If a surface, M, has $\pi_1(M)=\mathbb{Z}\ast…\ast \mathbb{Z}$, is M a finitely punctured closed surface?

Yes. An open surface is either a finitely punctured surface or one has infinitely generated homology groups. A very light sketch is to pick an exhaustion by compact connected submanifolds; at each stage you're either gluing on cylinders, capping off boundary components with discs (or in the nonorientable case Mobius bands), or increasing the genus. If your homology is finitely generated, then your genus is finite, so eventually you're only adding on punctured spheres or capping off components; then show that adding punctured spheres without capping stuff off increases the rank of the homology, bounding the number of ends you can have.

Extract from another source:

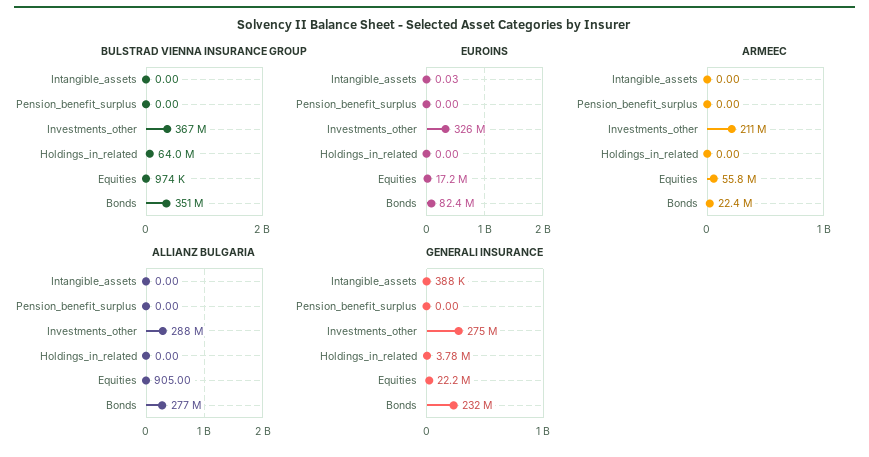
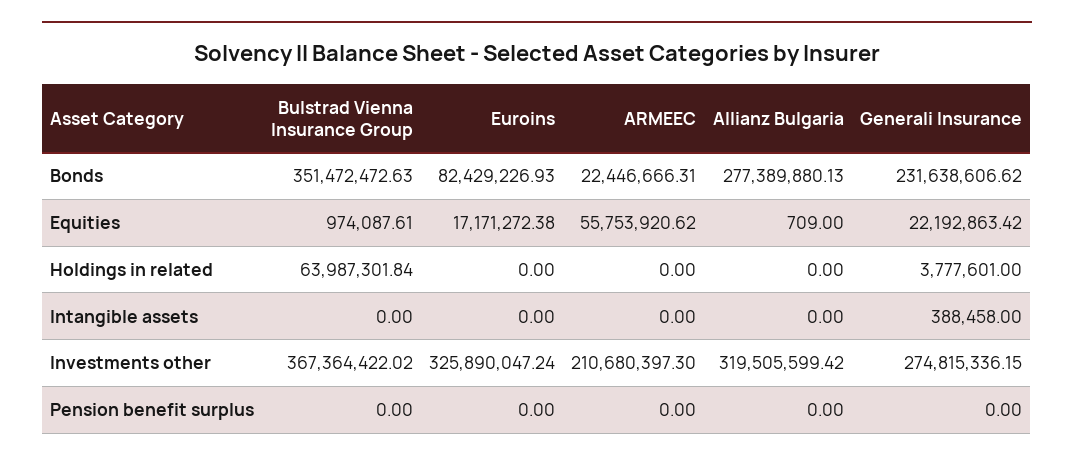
EUROINS, Intangible_assets: 0.03 -> 0
ALLIANZ BULGARIA, Investments_other: 288000000 -> 319505599.42
ALLIANZ BULGARIA, Equities: 905 -> 709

A more precise argument in the case of $\pi_1 = 0$ is given here. You can modify the argument for the case of finitely-generated $H_1(\Sigma;\Bbb Z/2)$.

There is a classification of open surfaces following similar ideas: they are classified by their genus, whether or not they're orientable, and some data about precisely how they're noncompact: their space of ends, their space of non-orientable ends, and their space of ends with genus. If the fundamental group is finitely generated, it can't have any non-orientable ends or ends with genus; these contribute an infinitely generated summand to first homology. (This is why it's nice to work with homology instead of fundamental groups: Having an infinitely generated subgroup is ok, but not if you're abelian!)

At this point, we know that our surface is of finite genus, but it still might have a complicated space of ends (each end being genus zero). Each end contributes to homology: a manifold with at least $n$ ends has homology of rank at least $n-1$. So you had better have finitely many. Thus, you're a finitely punctured closed surface.